### DATA UNDER STUDY

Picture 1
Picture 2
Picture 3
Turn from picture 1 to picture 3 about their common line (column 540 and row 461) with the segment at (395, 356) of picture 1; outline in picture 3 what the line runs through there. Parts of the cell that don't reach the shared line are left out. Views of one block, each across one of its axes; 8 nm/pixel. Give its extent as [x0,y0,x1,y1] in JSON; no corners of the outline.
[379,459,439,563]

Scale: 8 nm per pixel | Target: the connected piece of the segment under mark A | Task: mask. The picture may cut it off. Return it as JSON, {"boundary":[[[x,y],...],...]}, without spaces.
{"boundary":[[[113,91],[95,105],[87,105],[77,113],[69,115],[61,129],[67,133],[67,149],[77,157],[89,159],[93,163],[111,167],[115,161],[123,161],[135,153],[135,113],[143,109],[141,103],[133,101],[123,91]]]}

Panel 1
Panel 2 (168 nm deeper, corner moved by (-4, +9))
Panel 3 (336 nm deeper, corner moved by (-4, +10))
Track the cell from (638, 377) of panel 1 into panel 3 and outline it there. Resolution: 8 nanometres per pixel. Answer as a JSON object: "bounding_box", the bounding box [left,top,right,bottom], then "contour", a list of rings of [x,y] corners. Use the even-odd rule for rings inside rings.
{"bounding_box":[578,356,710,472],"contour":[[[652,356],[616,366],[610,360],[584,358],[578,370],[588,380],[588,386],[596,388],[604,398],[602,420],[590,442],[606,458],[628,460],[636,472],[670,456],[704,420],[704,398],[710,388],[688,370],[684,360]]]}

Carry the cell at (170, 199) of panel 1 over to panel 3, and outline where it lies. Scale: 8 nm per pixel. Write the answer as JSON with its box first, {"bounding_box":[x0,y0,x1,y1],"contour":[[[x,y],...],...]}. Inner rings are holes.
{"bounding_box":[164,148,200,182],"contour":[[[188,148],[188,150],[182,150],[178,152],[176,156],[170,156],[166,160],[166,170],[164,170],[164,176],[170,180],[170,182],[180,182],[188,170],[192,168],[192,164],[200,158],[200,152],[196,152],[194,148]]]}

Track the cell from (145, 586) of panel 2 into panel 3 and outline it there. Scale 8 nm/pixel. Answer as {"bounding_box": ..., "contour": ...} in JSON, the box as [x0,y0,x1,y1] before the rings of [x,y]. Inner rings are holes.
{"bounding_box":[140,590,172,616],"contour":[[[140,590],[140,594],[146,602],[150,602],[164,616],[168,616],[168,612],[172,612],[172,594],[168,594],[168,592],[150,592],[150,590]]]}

######

WORK INSTRUCTIONS:
Make an exact copy of each line, beginning at the one containing "Track the cell from (145, 586)" and ending with the last line of the data, and of no other line.

YOUR SOLUTION:
Track the cell from (145, 586) of panel 2 into panel 3 and outline it there. Scale 8 nm/pixel. Answer as {"bounding_box": ..., "contour": ...} in JSON, the box as [x0,y0,x1,y1] before the rings of [x,y]. Inner rings are holes.
{"bounding_box":[140,590,172,616],"contour":[[[140,590],[140,594],[146,602],[150,602],[164,616],[168,616],[168,612],[172,612],[172,594],[168,594],[168,592],[150,592],[150,590]]]}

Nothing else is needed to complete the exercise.